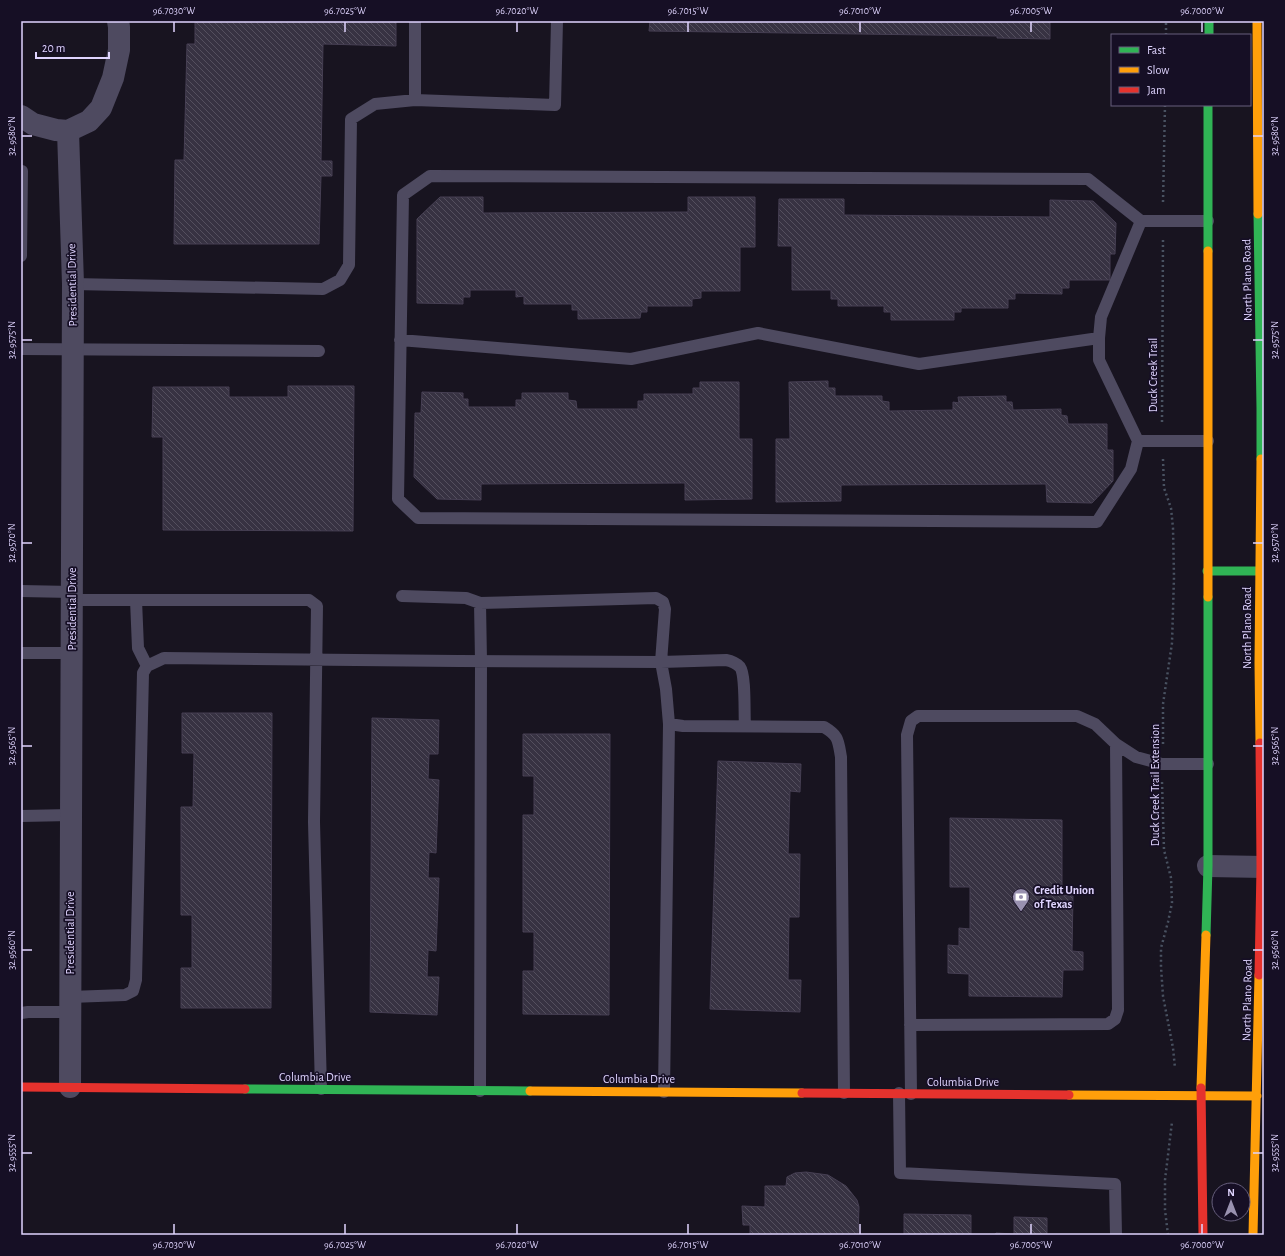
<svg xmlns="http://www.w3.org/2000/svg" width="1285" height="1256" viewBox="0 0 1285 1256" font-family="'Alegreya Sans',sans-serif">
  <style>
    .building { fill: url(#building-back-hatch); stroke: #463f53 }
    .lines { fill: none; stroke-linecap: round; stroke-linejoin: round }
    .path { stroke: #495261; stroke-width: 2.5; stroke-dasharray: 2 3; stroke-linecap: butt }
    .lane { stroke: #4e4a60; stroke-width: 12 }
    .street { stroke: #4e4a60; stroke-width: 22 }
    .fast { stroke: #30b455; stroke-width: 9 }
    .slow { stroke: #ff9f0a; stroke-width: 9 }
    .jam { stroke: #e5322d; stroke-width: 9 }
    .ticks { fill: none; stroke: #dfd4fe; stroke-width: 1.5 }
    .labels { text-anchor: middle; stroke-width: 3.5; stroke-linejoin: round; paint-order: stroke }
    .street-label { font-size: 12px; fill: #dfd4fe; stroke: #160f25 }
    .poi-label { font-size: 12px; font-weight: bold; fill: #dfd4fe; stroke: #160f25; text-anchor: start }
    .neatline { fill: none; stroke: #dfd4fe; stroke-width: 1.5 }
    .ticks-label { font-size: 10px; text-anchor: middle; fill: #dfd4fe }
  </style>
  <defs>
    <pattern id="building-back-hatch" width="6" height="6" patternUnits="userSpaceOnUse"><rect width="6" height="6" fill="#373242"/><path d="M-1 5l2 2M0 0l6 6M5-1l2 2" fill="none" stroke="#544f5e"/></pattern>
  </defs>
  <rect width="100%" height="100%" fill="#181420"/>
  <path class="building" d="M195,21H396V46L323,44L321,161H332V176H321L319,244H174L175,160H184L187,44H195Z
    M650,21H1050V39L997,38V36L649,31Z
    M440,197H483V213L688,212V197H755V247H740V291H701V298L692,299V306H647V312H641L640,318L578,319V310H572V304H524V296L516,297V290H470V297H463V304L417,303V219Z
    M779,199H844V215L1050,217V200L1093,201L1116,223L1115,254H1110V280H1069V288H1062V294L1015,293V299H1008V308H961V312H954V320H891V312H884V306H838V299H831V290H792V246H778Z
    M828,381V388H835V396H882V401L889,402V411L953,410V402L959,403L958,397L1006,396V402H1012L1013,410L1061,409V415L1067,416L1068,424H1107V450H1113V481L1092,503L1047,502L1046,484L841,485V501L776,502V439H790L789,382Z
    M700,382H739V439H752V499L685,500V483L481,484V500L437,499L414,477L415,413H421L422,392L463,393V399H468V407H516V400H522V393H568V400L576,401L577,409H638V401H644V394H693V388H700Z
    M288,386H354L353,531L163,530V437H152L153,387H229V397H288Z
    M182,713H272L271,1008H181V968H192V915H181V807H193L194,753H182Z
    M372,718L439,720L438,754H429L428,779L439,780L436,853L429,852L428,878H439L436,951L428,950L427,977H439L437,1015L370,1012Z
    M523,734H610L609,1015L523,1014V971H534V932H523V815H534V776H523Z
    M718,761L801,764L800,792L790,791L788,854H800L799,917H789L788,980H801L800,1012L710,1009Z
    M950,818L1062,820V895L1073,896L1072,951L1083,952V970H1063L1062,997L969,996V974L948,973V945L959,946V928L970,929V887H950Z
    M806,1172L828,1175L846,1186L857,1200L859,1207L858,1235H750V1225H743L742,1206L765,1207V1186H786L787,1177L795,1173Z
    M904,1214L971,1215V1235H904Z
    M1014,1217L1047,1218V1235H994L996,1233L1014,1234Z"/>
  <g class="lines">
    <path class="path" d="M1166,35V21
      M1163,202L1165,105
      M1162,422L1163,239
      M1163,459L1164,488L1171,508L1173,528L1174,577L1172,643L1163,704V745
      M1162,782L1164,850L1171,878L1172,903L1168,922L1161,948V967L1163,996L1173,1048L1175,1068
      M1168,1235L1165,1210V1180L1172,1122"/>
    <path class="lane" d="M415,21V100
      M1208,221H1141L1088,179L430,176L403,195L398,499L418,518L1097,522L1131,469L1138,441H1208
      M21,256L22,171
      M73,284L323,289L340,280L349,265L351,119L375,104L415,100L555,105L557,21
      M400,340L631,359L758,333L919,364L1099,338
      M21,349L319,351
      M1138,441L1099,360V338L1101,317L1141,221
      M21,591L72,592
      M402,596L466,598L480,603
      M72,600H309L317,606L314,822L321,1089
      M136,600L138,648L147,666
      M21,653H72
      M21,816L71,815
      M70,997L125,995L133,991L136,980L143,673L147,666L164,658L458,661L661,662L666,689L669,724L683,726L824,727C839,736 838,740 841,757L844,1093
      M21,1013L28,1012H70
      M910,1025L1108,1024L1115,1019L1118,1010L1116,744
      M480,1091L481,661L480,603L656,598L663,602L665,609L661,662L726,660C731,661 736,663 740,667C746,675 744,715 745,726
      M664,1092L669,724
      M899,1093L900,1173L1115,1184L1116,1235
      M911,1094L907,735L911,721L918,716H1077L1095,724L1116,744L1136,757L1162,764H1208"/>
    <path class="street" d="M21,116L33,124L56,130L68,131L89,121L101,108L113,78L119,50V27L118,21
      M68,131L73,284L70,1087
      M1208,866L1264,867"/>
    <path class="fast" d="M1209,21V35
      M1208,105V251
      M1258,214L1261,408V459
      M1207,571H1260
      M1206,935L1208,866V597
      M245,1089L530,1091"/>
    <path class="slow" d="M1257,21L1258,214
      M1208,251V597
      M1260,743L1259,663L1261,459
      M1201,1088L1206,935
      M530,1091L802,1093
      M1069,1095L1257,1096
      M1253,1235L1259,975"/>
    <path class="jam" d="M1259,975L1261,867L1260,743
      M21,1087L245,1089
      M1201,1088L1203,1235
      M802,1093L1069,1095"/>
  </g>
  <path class="ticks" d="M174,22V32M345,22V32M517,22V32M688,22V32M860,22V32M1031,22V32M1202,22V32M22,136H32M1253,136H1263M22,340H32M1253,340H1263M22,543H32M1253,543H1263M22,746H32M1253,746H1263M22,950H32M1253,950H1263M22,1153H32M1253,1153H1263M174,1224V1234M345,1224V1234M517,1224V1234M688,1224V1234M860,1224V1234M1031,1224V1234M1202,1224V1234"/>
  <defs>
    <g id="bank-pin" transform="scale(0.9)"><path d="M0 17L-7.5 6A9.5 9.5 0 1 1 7.5 6Z" fill="#9991b0" stroke="#160f25"/><path d="M-6-4H6V4H-6ZM0-2.3a2.3 2.3 0 1 0 0 4.6a2.3 2.3 0 1 0 0-4.6Z" fill="#fff"/></g>
  </defs>
  <g fill-rule="evenodd">
    <use href="#bank-pin" x="1021" y="897"/>
  </g>
  <g class="labels">
    <g class="street-label">
      <text transform="translate(1247 280) rotate(-91)" y="4">North Plano Road</text>
      <text transform="translate(72 285) rotate(-91)" y="4">Presidential Drive</text>
      <text transform="translate(1153 375) rotate(-90)" y="4">Duck Creek Trail</text>
      <text transform="translate(72 609) rotate(-90)" y="4">Presidential Drive</text>
      <text transform="translate(1247 628) rotate(-90)" y="4">North Plano Road</text>
      <text transform="translate(1155 785) rotate(-90)" y="4">Duck Creek Trail Extension</text>
      <text transform="translate(70 933) rotate(-90)" y="4">Presidential Drive</text>
      <text transform="translate(1247 1000) rotate(-89)" y="4">North Plano Road</text>
      <text x="315" y="1081">Columbia Drive</text>
      <text x="639" y="1083">Columbia Drive</text>
      <text x="963" y="1086">Columbia Drive</text>
    </g>
    <g class="poi-label">
      <text x="1034" y="894">Credit Union<tspan x="1034" dy="14">of Texas</tspan></text>
    </g>
  </g>
  <rect width="1285" height="1256" fill="none" stroke="#160f25" stroke-width="44"/>
  <rect x="1111" y="34" width="140" height="72" fill="#160f25" stroke="#665e7c"/>
  <rect x="1119" y="47" width="20" height="6" fill="#30b455" stroke="#665e7c"/>
  <text x="1147" y="54" font-size="12" fill="#dfd4fe">Fast</text>
  <rect x="1119" y="67" width="20" height="6" fill="#ff9f0a" stroke="#665e7c"/>
  <text x="1147" y="74" font-size="12" fill="#dfd4fe">Slow</text>
  <rect x="1119" y="87" width="20" height="6" fill="#e5322d" stroke="#665e7c"/>
  <text x="1147" y="94" font-size="12" fill="#dfd4fe">Jam</text>
  <g transform="translate(1231 1202)"><circle r="19" fill="#160f25" stroke="#665e7c"/>
  <path d="M0-3L7 15L0 10L-7 15Z" fill="#9991b0"/>
  <text y="-6" font-size="11" font-weight="bold" text-anchor="middle" fill="#dfd4fe">N</text>
  </g>
  <path d="M36 52v6h73v-6" fill="none" stroke="#dfd4fe" stroke-width="2"/>
  <text x="42" y="52" font-size="12" fill="#dfd4fe" stroke="#160f25" stroke-width="3" paint-order="stroke">20 m</text>
  <rect x="22" y="22" width="1241" height="1212" class="neatline"/>
  <g class="ticks-label">
    <text x="174" y="14">96.7030°W</text>
    <text x="345" y="14">96.7025°W</text>
    <text x="517" y="14">96.7020°W</text>
    <text x="688" y="14">96.7015°W</text>
    <text x="860" y="14">96.7010°W</text>
    <text x="1031" y="14">96.7005°W</text>
    <text x="1202" y="14">96.7000°W</text>
    <text transform="translate(11 136) rotate(-90)" y="4">32.9580°N</text>
    <text transform="translate(1274 136) rotate(-90)" y="4">32.9580°N</text>
    <text transform="translate(11 340) rotate(-90)" y="4">32.9575°N</text>
    <text transform="translate(1274 340) rotate(-90)" y="4">32.9575°N</text>
    <text transform="translate(11 543) rotate(-90)" y="4">32.9570°N</text>
    <text transform="translate(1274 543) rotate(-90)" y="4">32.9570°N</text>
    <text transform="translate(11 746) rotate(-90)" y="4">32.9565°N</text>
    <text transform="translate(1274 746) rotate(-90)" y="4">32.9565°N</text>
    <text transform="translate(11 950) rotate(-90)" y="4">32.9560°N</text>
    <text transform="translate(1274 950) rotate(-90)" y="4">32.9560°N</text>
    <text transform="translate(11 1153) rotate(-90)" y="4">32.9555°N</text>
    <text transform="translate(1274 1153) rotate(-90)" y="4">32.9555°N</text>
    <text x="174" y="1248">96.7030°W</text>
    <text x="345" y="1248">96.7025°W</text>
    <text x="517" y="1248">96.7020°W</text>
    <text x="688" y="1248">96.7015°W</text>
    <text x="860" y="1248">96.7010°W</text>
    <text x="1031" y="1248">96.7005°W</text>
    <text x="1202" y="1248">96.7000°W</text>
  </g>
</svg>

++++++++

INSTRUCTIONS TO FOLLOW
Count each line of the entries that holds the word "neatline", then state the total and nothing more.

ANSWER AREA
2